All of the proposals call for expanding payment and delivery system reforms already under way and for developing and implementing new reforms. Each proposal recommends incentives for providers and patients to participate in patient-centered medical homes and other models of coordinated care. There is also strong support for building on the accountable care organization (ACO) model to establish networks of providers that focus on effective and efficient care and reward providers and their patients for achieving those objectives. All of the proposals recognize the importance of establishing consistent payment policies across public programs, such as Medicare and Medicaid, and private payers.
Several reports suggest using the new health insurance marketplaces as a vehicle for encouraging payment and delivery system reform, by encouraging the plans participating in the exchanges to develop and implement innovative approaches to payment.
Quality Improvement and Patient Engagement
All of the reports reflect the importance of improving the quality of care and engaging patients in that process. The policies include identifying and encouraging the adoption of best practices, including better-targeted and more consistently applied quality measures, enhancing availability of preventive care, shared decision-making among patients and providers, value-based insurance design and purchasing of health care, and better access to support services to complement medical care. Several proposals also call for malpractice reforms that would protect physicians who adopt evidence-based clinical practices.
Enhancing patient engagement, for example by making information about the quality and price of health care services available to patients, is also a common focus. New Medicare coverage options that rationalize cost-sharing requirements and incorporate incentives for beneficiaries to choose high-performing health care providers are also recommended in several of the reports.
Improving Market Competition
Another major area of consensus is the need to improve market competition to enhance quality and lower costs. Most of the reports recognize the need for improved information, administrative simplification, and increased oversight efforts at the federal level to combat fraud and enforce the rules of a well-functioning health care market.

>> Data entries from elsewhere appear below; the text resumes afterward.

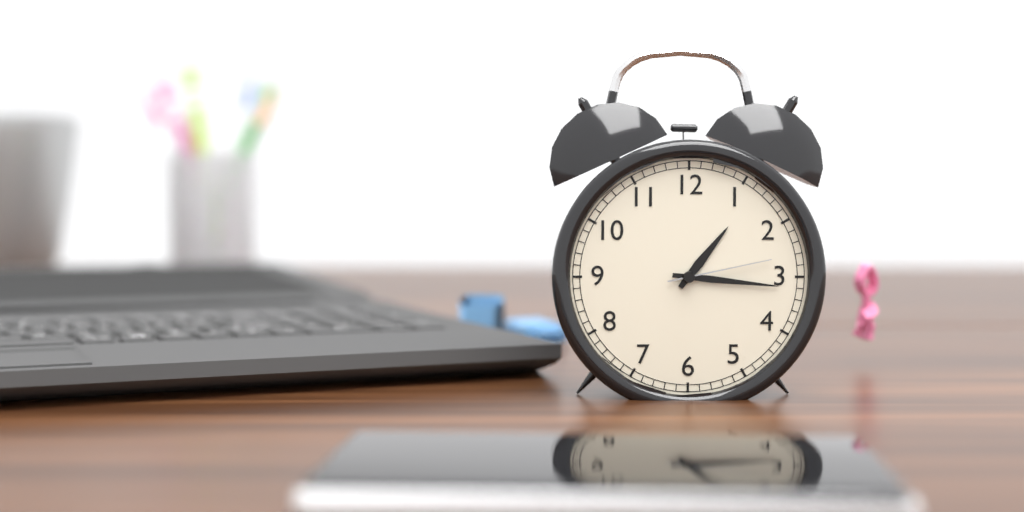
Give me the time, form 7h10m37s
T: 1h16m13s
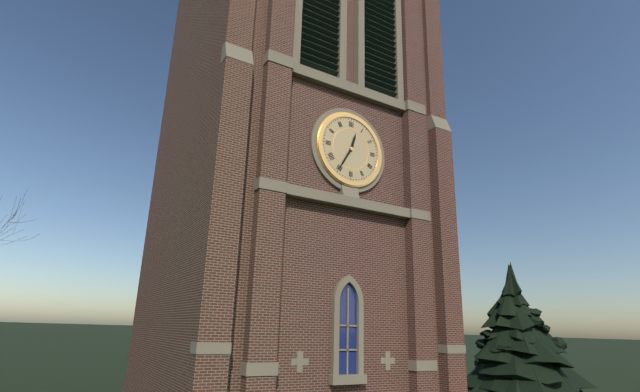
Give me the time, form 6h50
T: 12h35
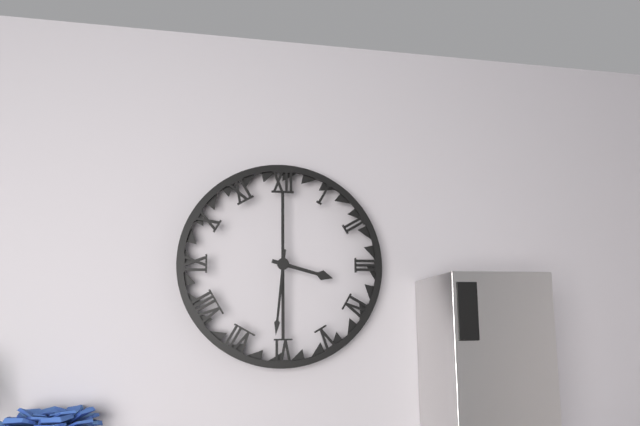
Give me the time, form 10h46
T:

Most of these proposals also support increasing the use of competitive bidding, so that Medicare can obtain the best prices for drugs, durable medical equipment, laboratory tests, and other medical commodities. They also call for policies promoting increased generic drug use and more aggressive purchasing. Various mechanisms are suggested for doing this, including reducing the exclusivity period for brand-name biologics, prohibiting “pay for delay” agreements for drug exclusivity, and modifying Medicare Part B payment for outpatient drugs.
Setting Spending Targets
All of the reports recommend establishing some type of spending target to stabilize health care spending growth. These include spending caps or targets at the federal or state level. In addition, as a way of setting limits on spending for certain high-cost or inefficient health care services, all of the reports propose increasing bundled payment approaches within hospital, postacute care, and other services. Several organizations note that by establishing a single fee for care that involves multiple providers and provider types (often across care settings), quality and efficiency problems could be reduced.
The Way Forward
As policymakers continue to search for ways to control health spending, the policies described in these reports could point the way toward a solution that preserves the ability of Medicare to serve the needs of its aged and disabled beneficiaries and enables other public programs to fulfill their missions. If implemented, these policies could help both the public and private sectors benefit from improved engagement of both providers and patients in making health care decisions.
The way forward will not be easy, and it will take coordination and cooperation among the various stakeholders in the health system, but the potential benefits are great—and the answers are becoming clearer.